At work, we have a huge framework and use events to send data from one part of it to another. I recently started a personal project and I often think to use events to control the interactions of my objects.

For example, I have a Mixer class that play sound effects and I initially thought I should receive events to play a sound effect. Then I decided to only make my class static and call

    Mixer.playSfx(SoundEffect)

in my classes. I have a ton of examples like this one where I initially think of an implementation with events and then change my mind, saying to myself it is too complex for nothing.

So when should I use events in a project? In which occasions events have a serious advantage over others techniques?

Upvotes: 9

Views: 2810

Answers (4)

I have been working with a huge code base at my previous work place and have seen, that using events can increase the complexity quite a lot and often unnecessarily.

I had often to reverse engineer existing code in order to fix it or to extend it. In both cases, it is a lot easier to understand what is going on, when you can simply read a list of function calls instead of just seeing the raise of an event.

The event forces you to look for usages in order to fully understand what is happening. Not a problem with modern IDEs, but if you then encounter many functions, which also raise events, it quickly becomes complex. I had encountered cases, where it mattered in what order functions did subscribe to an event, even though most languages don't even gurantee a calling order...

There are cases when it is a really good idea to use events. But before you start eventing, consider the alternative. It is probably easier to read and mantain.

A Classic example for the use of events is a UI framework, which provides elements like buttons etc. You want the function "ButtonPressed()" of the framework to call some of your functions, so that you can react to the user action. The alternative to an event that you can subscribe to, would for example be a public bool "buttonPressed", which the UI framework exposes and which you can regurlary check for beeing true or false. This is of course very ineffecient, when there are hundreds of UI elements.

Upvotes: 0

Ajit Singh
Ajit Singh

Reputation: 1016

Its a tradeoff between simplicity and re-usability. Lets take an metaphor of "Sending the email" process:

If you know the recipients and they are finite in number that you can always determine, its as simple as putting them in "To" list and hitting the send button. Its simple as thats what we use most of the time. This is calling the function directly.

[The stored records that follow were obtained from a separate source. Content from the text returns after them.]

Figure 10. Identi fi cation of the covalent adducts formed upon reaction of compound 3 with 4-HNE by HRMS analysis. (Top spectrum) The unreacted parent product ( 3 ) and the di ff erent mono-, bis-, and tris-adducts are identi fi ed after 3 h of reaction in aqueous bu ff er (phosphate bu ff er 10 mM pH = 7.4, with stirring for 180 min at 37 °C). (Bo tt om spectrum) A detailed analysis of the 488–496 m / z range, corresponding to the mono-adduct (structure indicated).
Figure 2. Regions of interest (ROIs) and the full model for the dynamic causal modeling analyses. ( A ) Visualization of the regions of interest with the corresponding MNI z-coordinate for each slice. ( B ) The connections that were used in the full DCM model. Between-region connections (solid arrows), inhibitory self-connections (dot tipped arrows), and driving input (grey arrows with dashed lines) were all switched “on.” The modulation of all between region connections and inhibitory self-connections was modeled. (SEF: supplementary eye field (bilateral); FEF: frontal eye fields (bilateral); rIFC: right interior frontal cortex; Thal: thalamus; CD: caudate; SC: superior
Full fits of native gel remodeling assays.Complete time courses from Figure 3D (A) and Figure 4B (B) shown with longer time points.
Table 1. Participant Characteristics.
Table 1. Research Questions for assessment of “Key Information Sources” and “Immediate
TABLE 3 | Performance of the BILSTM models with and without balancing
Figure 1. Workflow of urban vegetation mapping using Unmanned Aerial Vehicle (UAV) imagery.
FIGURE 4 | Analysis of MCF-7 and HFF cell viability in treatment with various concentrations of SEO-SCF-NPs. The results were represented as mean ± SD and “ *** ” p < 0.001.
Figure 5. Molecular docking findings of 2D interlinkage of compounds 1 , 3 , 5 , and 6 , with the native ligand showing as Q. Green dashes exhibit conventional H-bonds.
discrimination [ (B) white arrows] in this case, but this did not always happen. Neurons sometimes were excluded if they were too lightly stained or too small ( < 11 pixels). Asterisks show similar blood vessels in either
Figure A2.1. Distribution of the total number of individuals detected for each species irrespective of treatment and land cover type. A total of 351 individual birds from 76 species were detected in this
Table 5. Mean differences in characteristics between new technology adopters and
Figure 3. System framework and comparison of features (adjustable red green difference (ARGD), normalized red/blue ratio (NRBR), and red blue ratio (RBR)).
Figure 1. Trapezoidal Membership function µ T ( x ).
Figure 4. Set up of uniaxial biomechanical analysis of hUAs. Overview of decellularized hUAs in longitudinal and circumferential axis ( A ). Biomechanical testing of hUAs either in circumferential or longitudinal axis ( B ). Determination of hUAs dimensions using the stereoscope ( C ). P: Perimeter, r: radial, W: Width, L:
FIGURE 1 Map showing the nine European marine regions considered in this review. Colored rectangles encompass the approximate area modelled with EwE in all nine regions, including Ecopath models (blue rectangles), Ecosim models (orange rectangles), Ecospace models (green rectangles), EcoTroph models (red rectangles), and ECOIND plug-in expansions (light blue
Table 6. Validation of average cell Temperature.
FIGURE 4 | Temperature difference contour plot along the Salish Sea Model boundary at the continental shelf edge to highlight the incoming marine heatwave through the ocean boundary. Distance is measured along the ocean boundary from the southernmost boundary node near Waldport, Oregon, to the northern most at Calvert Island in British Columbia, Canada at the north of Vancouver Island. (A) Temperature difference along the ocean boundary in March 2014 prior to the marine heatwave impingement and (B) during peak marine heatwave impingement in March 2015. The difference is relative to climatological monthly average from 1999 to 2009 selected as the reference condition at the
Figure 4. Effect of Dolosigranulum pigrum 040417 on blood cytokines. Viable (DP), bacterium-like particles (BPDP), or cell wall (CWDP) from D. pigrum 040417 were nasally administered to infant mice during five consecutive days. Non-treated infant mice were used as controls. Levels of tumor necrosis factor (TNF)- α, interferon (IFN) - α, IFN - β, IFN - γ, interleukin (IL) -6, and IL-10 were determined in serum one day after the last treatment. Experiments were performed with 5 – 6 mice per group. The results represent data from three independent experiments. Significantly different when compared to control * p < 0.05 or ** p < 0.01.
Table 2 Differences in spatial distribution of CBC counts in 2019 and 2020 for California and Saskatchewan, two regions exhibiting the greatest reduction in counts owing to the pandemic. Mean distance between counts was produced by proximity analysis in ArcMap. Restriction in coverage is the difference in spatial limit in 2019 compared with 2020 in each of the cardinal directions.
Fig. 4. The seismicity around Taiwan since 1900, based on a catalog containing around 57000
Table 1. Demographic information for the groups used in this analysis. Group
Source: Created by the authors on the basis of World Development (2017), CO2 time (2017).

However, in case of mailing list, you don't know in advance that how many users are going to subscribe to your email. In that case, you create a mailing list program where the users can subscribe to and the email goes automatically to all the subscribed users. This is event modeling.

Now, even though, in both above option, emails are sent to users, you are a better judge of when to send email directly and when to use the mailing list program. Apply the same judgement, hope that you would get your answer :)

Cheers,

Ajit.

Upvotes: 4

RBarryYoung
RBarryYoung

Reputation: 56735

The difference between Calling a subroutine and raising events has to do with: Specification, Election, Cardinality and ultimately, which side, the initiator or the receiver has Control.

With Calls, the initiator elects to call the receiving routine, and the initiator specifies the receiver. And this leads to many-to-one cardinality, as many callers may elect to call the same subroutine.

With Events on the other hand, the initiator raises an event that will be received by those routines that have elected to receive that event. The receiver specifies what events it will receive from what initiators. This then leads to one-to-many cardinality as one event source can have many receivers.

So the decision as to Calls or Events, mostly has to do with whether the initiator determines the receiver is or the receiver determines the initiator.

Upvotes: 5

Senthil Kumar
Senthil Kumar

Reputation: 479

You generally use events to notify subscribers about some action or state change that occurred on the object. By using an event, you let different subscribers react differently, and by decoupling the subscriber (and its logic) from the event generator, the object becomes reusable.

In your Mixer example, I'd have events signal the start and end of playing of the sound effect. If I were to use this in a desktop application, I could use those events to enable/disable controls in the UI.